(EXCERPTED PASSAGE)
□ □ □ □

Solving the Problems
The trail of clues I found—table and database-file fragmentation and page-density inefficiencies—led me to identify three issues that I needed to address to solve my database-performance problem. First, the largest, most heavily used table needed an index to support a foreign-key constraint. This particular problem wasn't really caused by fragmentation but instead by the table scans of the 2.5GB foreign-key table during updates of the primary-key table. The scans were causing so much disk I/O that it was impossible to tell whether other disk problems existed. Adding the index drastically decreased update times and cut disk I/O by about 80 percent during updates. To address the remaining two issues, I wrote the uspDefragTables stored procedure, which I'll discuss in more detail shortly.
The second issue I discovered was that the table was a heap, which means that its data was stored in the order in which it was inserted. This condition by itself wasn't detrimental; the table's pages were only a little fragmented since it received about 75 to 80 percent of the total inserts made to all tables in the database for the database, which had the effect of keeping the extents close together. Remember, though, that the logical and extent fragmentation numbers in DBCC SHOWCONTIG don't apply to a heap; therefore, a heap with 0 percent fragmentation can still be poorly organized for the way an application requests data.

□ □ □ □

(WORK REQUEST 1) According to the database-performance passage, by about how much did adding the index cut disk I/O during updates?
(WORK REQUEST 2) Continue the database-performance passage on fragmentation from its last sentence.
The lines that come next have no connection to the database-performance passage.

Dataset excerpts:

□ □ □ □

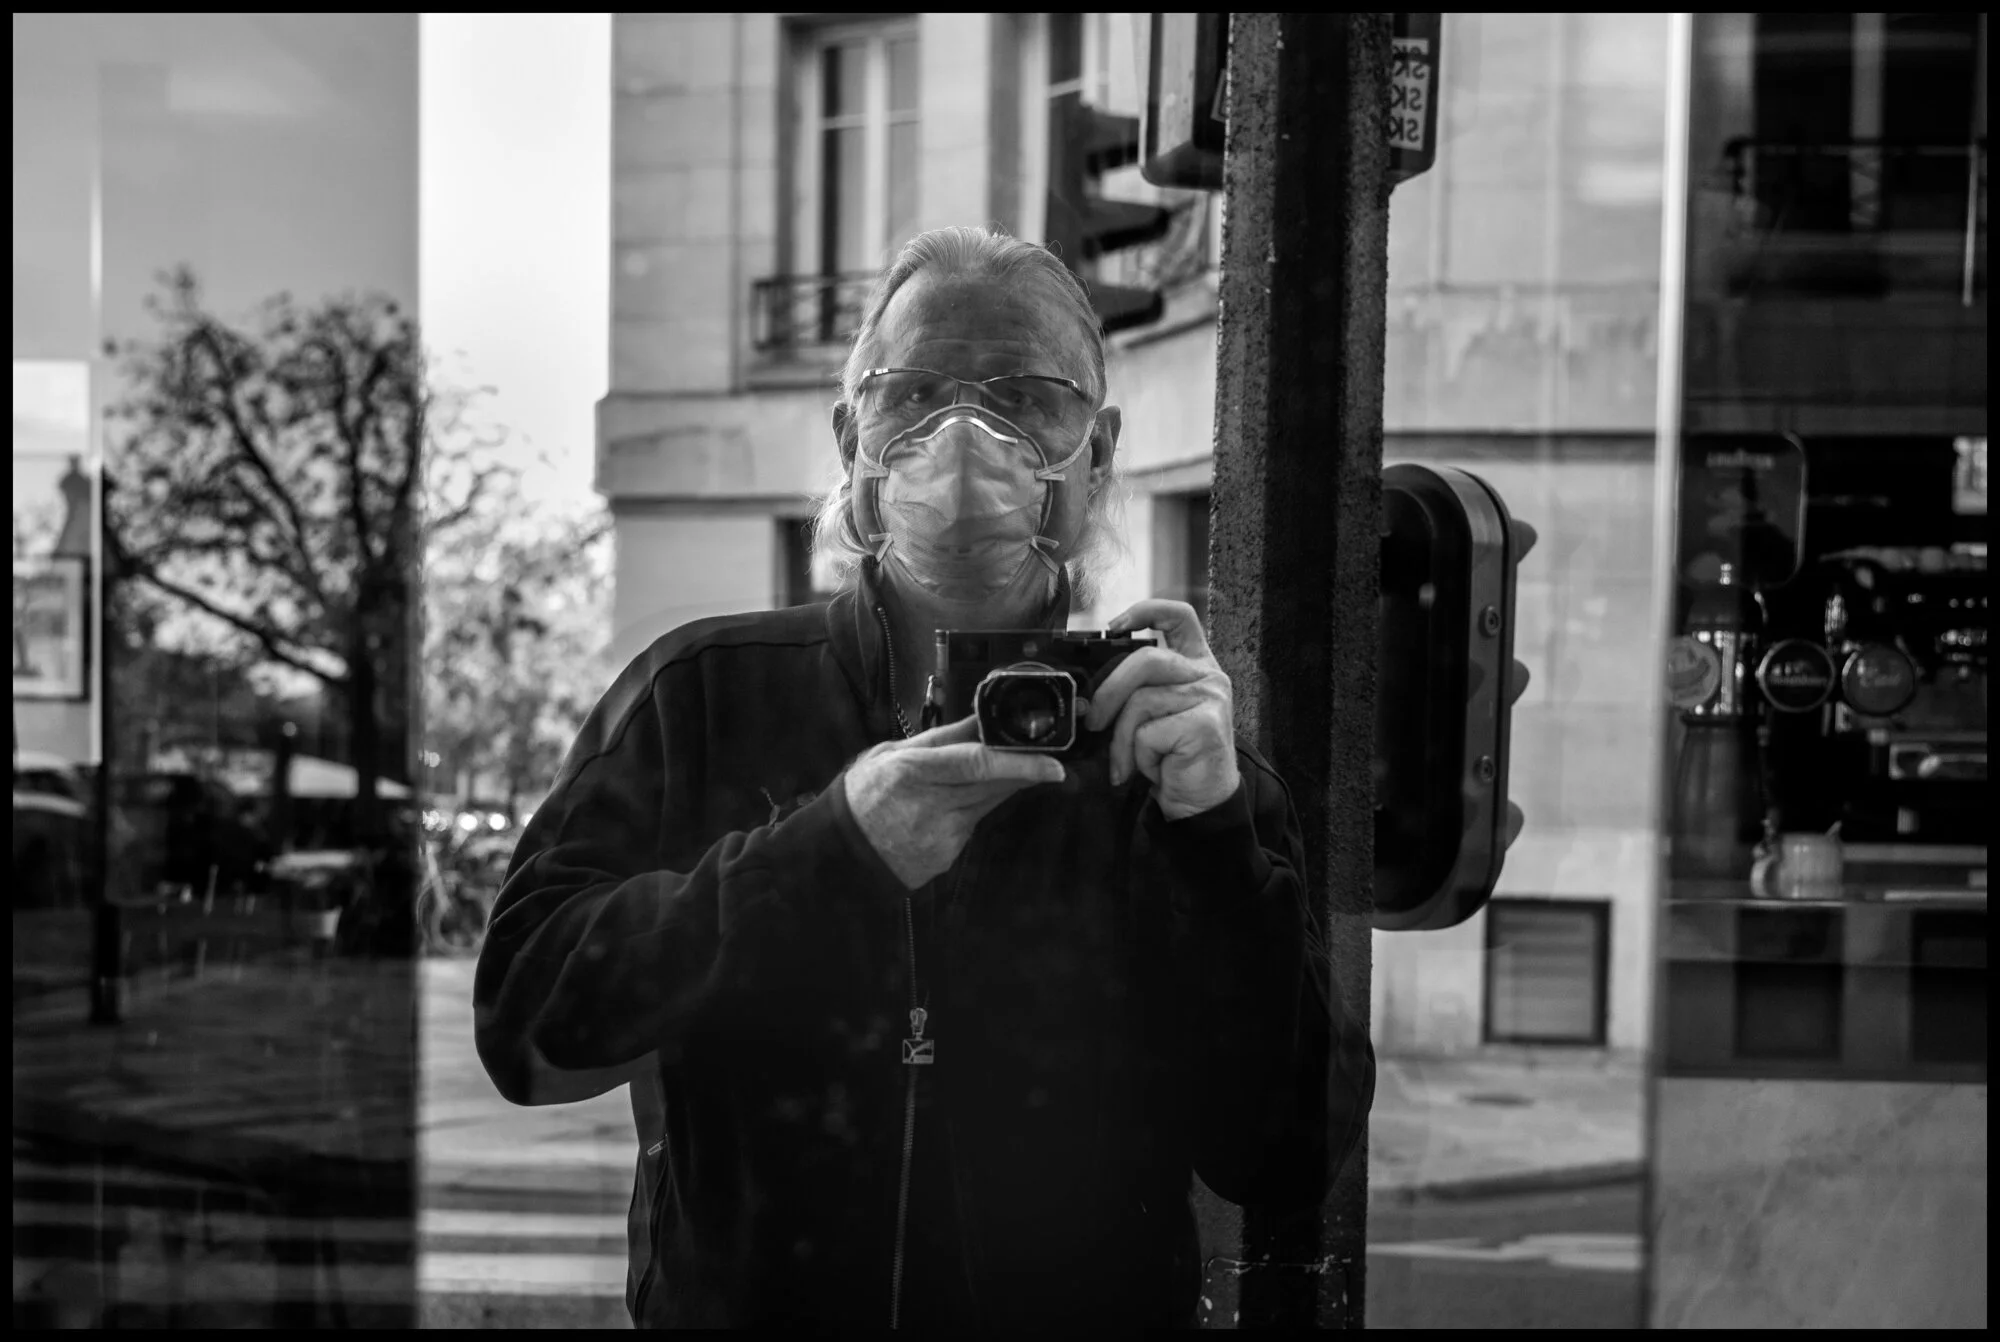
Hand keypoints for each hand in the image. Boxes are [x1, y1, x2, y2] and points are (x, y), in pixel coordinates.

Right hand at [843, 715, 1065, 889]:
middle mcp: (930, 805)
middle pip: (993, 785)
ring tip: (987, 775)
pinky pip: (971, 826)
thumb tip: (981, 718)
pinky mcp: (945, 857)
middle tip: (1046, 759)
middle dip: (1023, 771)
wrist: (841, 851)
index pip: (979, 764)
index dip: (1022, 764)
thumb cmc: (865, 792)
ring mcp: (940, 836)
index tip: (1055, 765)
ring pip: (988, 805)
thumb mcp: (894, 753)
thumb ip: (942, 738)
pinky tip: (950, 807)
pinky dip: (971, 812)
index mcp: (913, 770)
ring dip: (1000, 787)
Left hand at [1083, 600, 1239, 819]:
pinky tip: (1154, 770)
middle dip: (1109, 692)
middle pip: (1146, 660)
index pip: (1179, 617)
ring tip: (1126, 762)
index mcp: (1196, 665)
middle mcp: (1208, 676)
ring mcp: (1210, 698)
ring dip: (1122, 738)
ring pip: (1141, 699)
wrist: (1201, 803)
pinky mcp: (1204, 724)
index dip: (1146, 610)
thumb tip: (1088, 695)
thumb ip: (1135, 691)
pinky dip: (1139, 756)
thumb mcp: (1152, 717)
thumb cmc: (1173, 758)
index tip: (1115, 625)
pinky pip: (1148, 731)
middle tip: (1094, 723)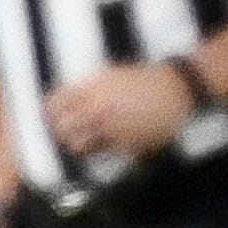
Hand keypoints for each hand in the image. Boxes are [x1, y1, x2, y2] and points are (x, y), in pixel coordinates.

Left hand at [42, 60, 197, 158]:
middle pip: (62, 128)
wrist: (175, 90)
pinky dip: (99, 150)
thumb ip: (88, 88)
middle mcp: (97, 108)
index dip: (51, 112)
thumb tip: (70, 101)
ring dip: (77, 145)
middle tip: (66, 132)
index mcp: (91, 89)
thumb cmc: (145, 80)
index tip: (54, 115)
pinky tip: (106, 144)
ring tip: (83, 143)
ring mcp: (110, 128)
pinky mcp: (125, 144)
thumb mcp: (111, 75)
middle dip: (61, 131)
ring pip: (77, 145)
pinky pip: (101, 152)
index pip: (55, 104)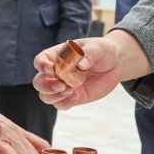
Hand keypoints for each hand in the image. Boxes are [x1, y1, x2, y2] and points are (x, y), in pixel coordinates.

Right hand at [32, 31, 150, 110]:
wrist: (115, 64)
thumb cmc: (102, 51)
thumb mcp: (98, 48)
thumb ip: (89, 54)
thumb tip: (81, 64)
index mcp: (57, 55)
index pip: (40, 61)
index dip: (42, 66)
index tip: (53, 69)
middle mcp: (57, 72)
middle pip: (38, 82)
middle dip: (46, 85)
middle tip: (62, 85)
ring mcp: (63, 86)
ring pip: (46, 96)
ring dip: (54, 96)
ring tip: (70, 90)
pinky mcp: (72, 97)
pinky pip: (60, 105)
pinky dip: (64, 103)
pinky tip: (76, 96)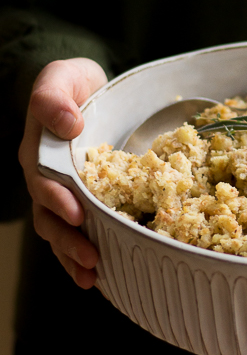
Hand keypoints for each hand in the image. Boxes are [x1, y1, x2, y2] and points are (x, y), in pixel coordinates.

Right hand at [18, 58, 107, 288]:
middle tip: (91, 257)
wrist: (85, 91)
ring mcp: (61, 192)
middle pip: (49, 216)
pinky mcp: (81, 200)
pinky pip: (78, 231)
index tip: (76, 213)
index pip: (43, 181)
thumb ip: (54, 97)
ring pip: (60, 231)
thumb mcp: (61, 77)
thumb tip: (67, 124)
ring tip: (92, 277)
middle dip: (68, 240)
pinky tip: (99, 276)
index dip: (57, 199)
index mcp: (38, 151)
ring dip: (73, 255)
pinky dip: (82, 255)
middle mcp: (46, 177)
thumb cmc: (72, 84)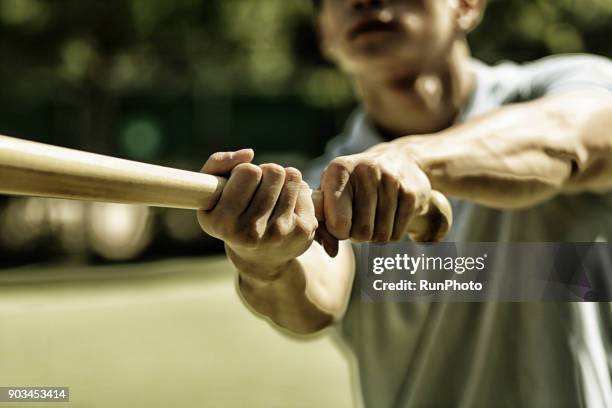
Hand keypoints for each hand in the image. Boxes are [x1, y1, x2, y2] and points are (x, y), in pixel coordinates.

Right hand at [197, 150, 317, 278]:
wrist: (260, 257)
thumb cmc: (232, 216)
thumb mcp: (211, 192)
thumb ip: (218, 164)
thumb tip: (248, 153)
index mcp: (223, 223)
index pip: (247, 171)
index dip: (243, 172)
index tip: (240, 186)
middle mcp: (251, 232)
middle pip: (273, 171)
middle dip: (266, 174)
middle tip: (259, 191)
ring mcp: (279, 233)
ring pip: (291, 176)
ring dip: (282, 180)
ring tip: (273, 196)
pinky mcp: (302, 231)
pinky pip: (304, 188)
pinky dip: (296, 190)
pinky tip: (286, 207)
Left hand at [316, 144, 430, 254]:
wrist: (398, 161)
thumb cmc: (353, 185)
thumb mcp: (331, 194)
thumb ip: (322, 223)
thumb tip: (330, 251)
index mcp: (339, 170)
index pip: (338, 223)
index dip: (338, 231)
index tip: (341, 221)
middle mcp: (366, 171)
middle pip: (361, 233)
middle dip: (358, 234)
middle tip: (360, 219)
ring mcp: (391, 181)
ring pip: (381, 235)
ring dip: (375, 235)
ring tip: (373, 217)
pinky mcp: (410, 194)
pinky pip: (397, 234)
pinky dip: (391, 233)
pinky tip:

□ □ □ □

(EXPECTED ANSWER 1) By about 80 percent.

(EXPECTED ANSWER 2)
In fact, it was the data's organization that was causing fragmentation-like effects on data retrieval. The largest table holds detail information about various topics for individuals who use the application, and the table's heap structure forces multiple individuals' detail data to share the same page. The net effect is that retrieving all the data for an individual (which can happen dozens of times in a few minutes) forces SQL Server to skip through the table and read a few rows from each of tens of pages per person. Not only does that result in more I/O, but it nearly guarantees that the extents holding those pages won't be adjacent. Additionally, because the table has thousands of inserts per minute, each extent probably holds only a small number of rows for any given individual.
The third issue, which makes the organization of the data even less efficient, is that DBCC SHOWCONTIG showed that page density was less than 50 percent. This meant that the table was using more than twice the pages necessary to store the data. Too many, half-empty pages scattered throughout the database file is a recipe for really bad performance.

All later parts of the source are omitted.